Curie va aussi permettre à Dimitri Komatitsch, directeur de recherches au CNRS à Marseille, d'obtenir des images du globe terrestre beaucoup plus précises pour ses travaux sur les effets de la propagation des ondes sismiques.

"On est un peu dépassés par l'énorme quantité d'informations brutes qu'elle produit", dit-il. "Il faut aussi apprendre à la piloter de façon efficace, ce qui demande parfois plusieurs mois de formation. C'est comme pour une voiture de course: si vous ne savez pas la conduire, au premier virage, vous pouvez faire une sortie de route."

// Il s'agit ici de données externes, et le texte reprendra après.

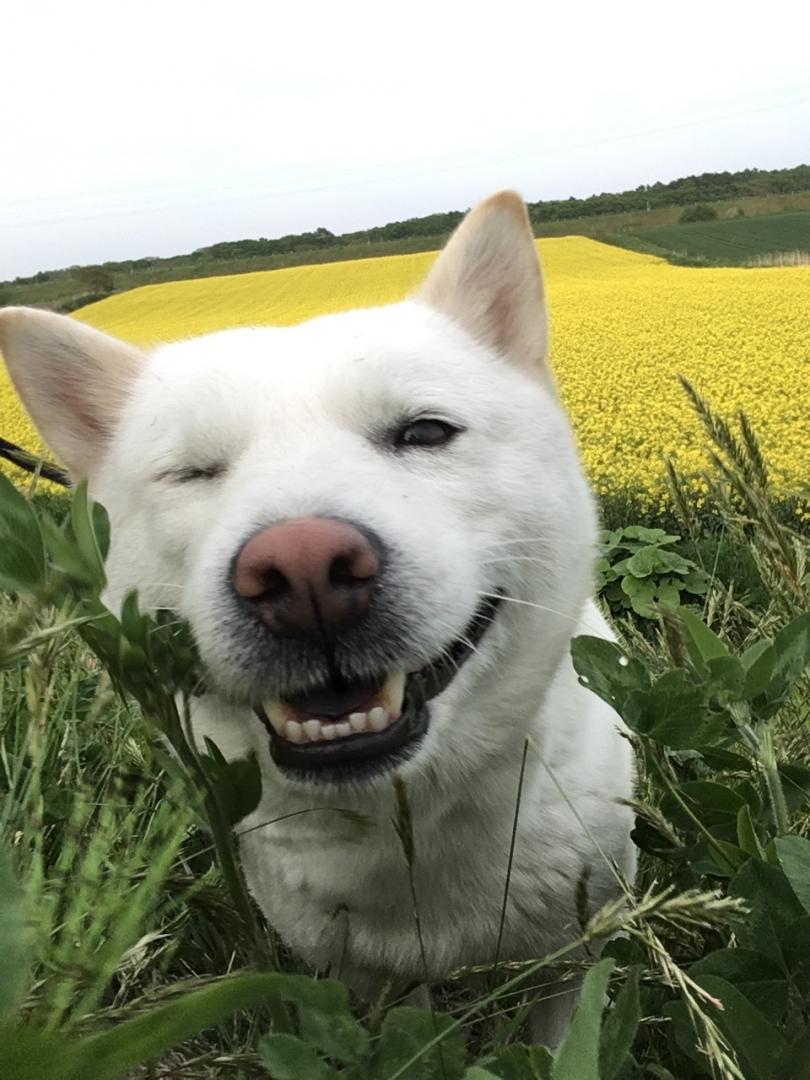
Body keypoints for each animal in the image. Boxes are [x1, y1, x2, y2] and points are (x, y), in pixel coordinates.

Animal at [0, 194, 635, 1045]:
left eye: (424, 431)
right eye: (192, 473)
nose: (302, 571)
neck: (409, 825)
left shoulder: (579, 941)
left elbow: (565, 1029)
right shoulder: (364, 975)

Curie devrait être dépassé d'ici à 2018 par des machines de nouvelle génération, jusqu'à 500 fois plus puissantes. "Elles permettront de faire en quelques minutes ce que j'ai fait en 48 heures", résume Michel Caffarel. "C'est un pas en avant qualitatif, qui nous ouvrira les portes d'un nouveau monde."

L'Union européenne a annoncé le 15 février un plan d'investissement de 1,2 milliard d'euros pour héberger d'ici à 2020 ces nouveaux supercalculateurs.

La France et 23 autres pays européens ont signé en juin 2010 un partenariat pour mettre en réseau plusieurs supercalculateurs afin de rivaliser avec leurs concurrents américains, japonais ou chinois. Baptisé en hommage au couple français prix Nobel de physique, Curie est à ce jour le plus puissant d'entre eux.